3- Echec des négociations internationales sur
le climat à l'ère de la course au développement
imposée par la mondialisation
Les difficultés de la gouvernance climatique et son
enlisement sont des effets difficilement contestables, depuis plus de 25 ans,
les négociations piétinent et les émissions globales de
CO2 ne cessent de croitre. L'échec du Protocole de Kyoto, de la
conclusion d'un accord à Copenhague et le retrait récent des
Etats-Unis de l'Accord de Paris attestent à suffisance le fiasco et les
antagonismes qui règnent au sein de la communauté internationale
pour l'atteinte de l'objectif ultime de la CCNUCC. La décennie 1990,
occupée par la préparation du Protocole de Kyoto, investie de
toutes les espérances mais qui concernait seulement les pays
développés devant partager le fardeau des réductions des
émissions, a finalement connu le refus de ratification des
Etats-Unis8.
5 Ibid.
6 Ibid., p.13.
7 M. Tsayem Demaze, «Le Protocole de
Kyoto, le clivage Nord-Sud et le défi du développement
durable», Espace Géographique, Edition Berlin,
2009, p.141.
8 Ibid.
112
En effet, les USA avaient conditionné leur acceptation
à l'engagement des pays développés catégorie
comprenant des Etats aux économies émergentes tels que le
Brésil, la Chine, la Corée du Sud, l'Inde et le Mexique à
réduire leurs émissions des GES9. Ce retrait de la
première puissance économique mondiale et première
émettrice de GES a jeté une suspicion sur le processus de lutte
contre les changements climatiques, en particulier aux yeux des pays du Sud
dont le Cameroun fait partie. En décembre 2009, la COP 15 était
censée préparer la suite du Protocole de Kyoto, a
été sanctionnée par le nouvel ordre géopolitique
mondial dominé par le couple Chine-USA. Elle n'aboutit qu'à un
accord minimaliste préparé par les deux plus grands
émetteurs.

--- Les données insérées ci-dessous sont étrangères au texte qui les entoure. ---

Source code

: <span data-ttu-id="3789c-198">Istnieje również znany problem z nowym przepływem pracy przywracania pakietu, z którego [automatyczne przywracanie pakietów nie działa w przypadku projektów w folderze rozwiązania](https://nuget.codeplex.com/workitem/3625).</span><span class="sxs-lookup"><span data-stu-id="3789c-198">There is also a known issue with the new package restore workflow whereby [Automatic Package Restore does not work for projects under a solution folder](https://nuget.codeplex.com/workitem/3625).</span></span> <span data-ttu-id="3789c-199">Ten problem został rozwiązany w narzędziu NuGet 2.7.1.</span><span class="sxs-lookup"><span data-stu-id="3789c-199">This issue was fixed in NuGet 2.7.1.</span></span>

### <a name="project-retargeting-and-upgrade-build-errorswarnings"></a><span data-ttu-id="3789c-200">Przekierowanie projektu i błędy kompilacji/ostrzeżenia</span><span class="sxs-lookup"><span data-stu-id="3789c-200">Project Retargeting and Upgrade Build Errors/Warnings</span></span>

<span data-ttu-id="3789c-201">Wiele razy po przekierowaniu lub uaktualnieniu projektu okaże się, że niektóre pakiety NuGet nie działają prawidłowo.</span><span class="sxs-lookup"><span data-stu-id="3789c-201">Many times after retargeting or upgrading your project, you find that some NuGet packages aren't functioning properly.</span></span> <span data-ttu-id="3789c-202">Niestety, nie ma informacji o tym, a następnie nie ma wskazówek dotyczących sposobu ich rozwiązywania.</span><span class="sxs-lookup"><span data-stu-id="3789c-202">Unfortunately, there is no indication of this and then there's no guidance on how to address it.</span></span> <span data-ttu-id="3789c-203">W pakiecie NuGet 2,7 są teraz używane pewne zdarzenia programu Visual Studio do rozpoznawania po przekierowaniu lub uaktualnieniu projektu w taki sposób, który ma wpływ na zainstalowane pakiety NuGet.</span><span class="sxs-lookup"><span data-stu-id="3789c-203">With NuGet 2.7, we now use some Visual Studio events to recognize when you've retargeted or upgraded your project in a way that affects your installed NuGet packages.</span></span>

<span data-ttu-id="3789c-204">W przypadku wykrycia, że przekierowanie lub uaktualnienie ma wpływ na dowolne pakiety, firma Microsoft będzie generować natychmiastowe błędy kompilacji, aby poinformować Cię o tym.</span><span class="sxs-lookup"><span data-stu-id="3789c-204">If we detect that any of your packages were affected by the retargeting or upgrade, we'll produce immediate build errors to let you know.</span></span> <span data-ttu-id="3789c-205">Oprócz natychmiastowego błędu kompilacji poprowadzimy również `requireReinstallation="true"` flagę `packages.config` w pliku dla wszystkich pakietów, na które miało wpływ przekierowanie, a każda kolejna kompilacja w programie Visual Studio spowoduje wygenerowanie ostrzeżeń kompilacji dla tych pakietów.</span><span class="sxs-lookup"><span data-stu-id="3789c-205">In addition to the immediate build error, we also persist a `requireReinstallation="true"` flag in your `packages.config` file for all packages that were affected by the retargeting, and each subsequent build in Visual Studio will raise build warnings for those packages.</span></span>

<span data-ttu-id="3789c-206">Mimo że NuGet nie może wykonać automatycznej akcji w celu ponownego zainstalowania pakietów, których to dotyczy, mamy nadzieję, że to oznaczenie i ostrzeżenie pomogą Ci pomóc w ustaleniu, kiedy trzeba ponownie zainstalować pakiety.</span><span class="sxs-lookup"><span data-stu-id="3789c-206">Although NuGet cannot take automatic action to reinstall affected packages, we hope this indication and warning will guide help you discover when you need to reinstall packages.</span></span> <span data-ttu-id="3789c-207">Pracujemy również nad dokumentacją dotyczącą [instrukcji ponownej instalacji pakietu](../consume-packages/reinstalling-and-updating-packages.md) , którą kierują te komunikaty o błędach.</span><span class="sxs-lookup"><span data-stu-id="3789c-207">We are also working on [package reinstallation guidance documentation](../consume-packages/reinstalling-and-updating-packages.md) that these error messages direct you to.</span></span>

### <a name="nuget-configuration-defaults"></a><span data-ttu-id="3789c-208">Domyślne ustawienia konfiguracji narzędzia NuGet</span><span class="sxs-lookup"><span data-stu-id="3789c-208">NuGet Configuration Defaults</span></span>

Un échec douloureux de trop qui inaugure une phase de
régression des questions environnementales et climatiques à
l'échelle globale10.
Il faut constater une disjonction fondamentale entre, d'une
part, le processus de gouvernance mondiale du climat et son imaginaire de
régulateur central apte à définir et distribuer les droits
d'émissions, et d'autre part, la réalité du monde
complexe, multiforme, en plein crises et mutations liées à la
globalisation, à la concurrence économique des Etats
accrochés à leur souveraineté d'exploitation
effrénée des énergies et ressources fossiles ; une
réalité sur laquelle la CCNUCC n'a pas pris en
compte11. La prise en otage du Protocole de Kyoto par les USA qui a
prolongé les négociations sur l'accord d'où son
entrée en vigueur tardive huit ans après son émergence ;
l'échec de la Conférence de Copenhague sont des signes qui
affaiblissent la convention et handicapent la mise en application effective qui
se manifeste par la fragmentation croissante du processus.